# Cape Town (S.Africa) regional snow and floods 2008 (PICS!!!)



## annman (Aug 9, 2007)

Africa is BIG! Different climatic zones :lol:... Although the Cape does have more in common with California, the Med, southern Australia & New Zealand than it does most of the rest of Africa.






















































_*Flickr*_


----------



## Rafael MG (Jul 25, 2007)

Those pics are really stunning!
Congratulations and thanks for sharing those amazing pics of South Africa. 

I like geography and weather very much, so I knew already South Africa gets regular snow in its higher mountains during winter.

But it´s interesting to see how still many people think Africa is hot and dry all year long.

I've never been to South Africa, but I´ve read a lot about it and, when I tell someone South Africa gets colder than southern Brazil, everybody looks surprised. If people paid more attention to maps, they wouldn´t be surprised with cold and snow in South Africa, since it lies in mid latitudes and have high mountains (the same observations apply to Morocco, Australia, Lebanon, Turkey, Greece, Iraq, Iran and other places that most people in Brazil think are hot and sunny all year long.

By the way, one question? How long lasts south african snow (until september or even later?)


----------



## annman (Aug 9, 2007)

It usually comes and goes very rapidly (lasting about 2 weeks at a time). In the Western Cape most of the snow falls on the mountains between end June till end September (winter rainfall region). In the Drakensberg Mountains (KwaZulu-Natal & Lesotho) and Eastern Cape, it sometimes snows midwinter, but usually late autumn or early spring, as there they get more precipitation in the summer months (very dry in midwinter). The Drakensberg Mountains have been known to get snow even in summer. The latest I've ever seen snow on our mountains here near Cape Town was on Dec 1st (but that's rare).


----------



## annman (Aug 9, 2007)

*Du Toitskloof Mountains*









*Mountains from the southern Swartland*









It does snow every year... *Ceres from 2006*









_*Flickr*_


----------



## annman (Aug 9, 2007)

*Snow in the Western Cape from Space*

*From the NOAA Weather Satellites* August 2003 snowfalls near Cape Town.








_South African Weather Service_


----------



## JohanSA (Apr 21, 2008)

Im from Napier in the southern cape ( Overberg ) a few years ago we had the heaviest snow storm Ive ever seen . The snow covered all the mountains around Swellendam , Riviersonderend and Caledon to their base. The night of the storm there was even snow in our town ( 50m above sea level ) but it had been washed away by morning by the heavy rain. Closer to Caledon the wheat and barley fields had snow on it the next day when we went there for a rugby game.

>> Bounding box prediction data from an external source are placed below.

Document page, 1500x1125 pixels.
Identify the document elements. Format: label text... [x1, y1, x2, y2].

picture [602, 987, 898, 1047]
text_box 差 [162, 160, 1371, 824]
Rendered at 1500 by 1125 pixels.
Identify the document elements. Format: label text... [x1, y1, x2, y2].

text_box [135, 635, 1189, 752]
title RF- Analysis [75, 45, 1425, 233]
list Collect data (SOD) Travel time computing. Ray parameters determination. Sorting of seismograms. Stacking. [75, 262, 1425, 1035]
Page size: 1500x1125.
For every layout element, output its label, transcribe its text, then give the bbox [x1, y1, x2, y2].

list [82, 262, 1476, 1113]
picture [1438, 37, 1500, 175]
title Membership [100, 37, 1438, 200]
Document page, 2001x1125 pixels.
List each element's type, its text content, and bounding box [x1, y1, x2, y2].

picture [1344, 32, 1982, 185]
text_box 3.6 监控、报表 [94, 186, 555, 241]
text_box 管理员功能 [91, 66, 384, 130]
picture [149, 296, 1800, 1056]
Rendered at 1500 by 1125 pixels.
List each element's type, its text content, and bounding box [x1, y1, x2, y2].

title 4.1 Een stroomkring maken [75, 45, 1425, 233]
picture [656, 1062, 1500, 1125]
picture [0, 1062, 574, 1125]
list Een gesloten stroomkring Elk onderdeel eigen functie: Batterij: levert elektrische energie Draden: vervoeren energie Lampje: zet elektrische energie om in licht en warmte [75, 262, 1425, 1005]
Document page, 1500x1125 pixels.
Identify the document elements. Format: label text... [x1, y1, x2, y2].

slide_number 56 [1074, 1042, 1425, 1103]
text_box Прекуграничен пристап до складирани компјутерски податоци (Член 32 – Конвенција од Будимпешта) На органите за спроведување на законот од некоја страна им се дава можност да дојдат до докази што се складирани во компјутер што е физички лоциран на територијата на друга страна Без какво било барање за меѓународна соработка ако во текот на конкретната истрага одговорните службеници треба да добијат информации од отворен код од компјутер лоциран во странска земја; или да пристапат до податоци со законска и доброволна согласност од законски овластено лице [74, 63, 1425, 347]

BTW for those who dont know South Africa has a ski resort in the Drakensberg. Tiffendel . When its not snowing enough they use snow machines.


----------



## annman (Aug 9, 2007)

COOL!!! Think that was the same year it snowed on the ground in Ceres town itself. It's a pity the Hex River Mountains are so rugged and rocky, as they would be the ideal place for a ski resort in SA weatherwise, as they have the heaviest snow of any range in SA annually; still 2 1/2 weeks after our last snowfall, Matroosberg still has natural snow... pity about all the _Sandstone_! :lol:

*Cape Ski Club on Matroosberg (2250m)* *Note: this is not a ski resort, Tiffendel & Oxbow are in the Drakensberg, this is simply the Cape Ski Club and their casual set-up on Matroosberg.



































_*Flickr*_


----------



## Wezza (Jan 22, 2004)

Looks like they have to earn their turns!


----------



## annman (Aug 9, 2007)

Wezza said:


> Looks like they have to earn their turns!


:lol: Probably! It's a very makeshift ski set up that, you need to go to the Drakensberg up country, to Tifendel and Oxbow to get more of the "effortless" ski thing!


----------



## Pule (May 18, 2004)

Beutiful pics as always Annman.


----------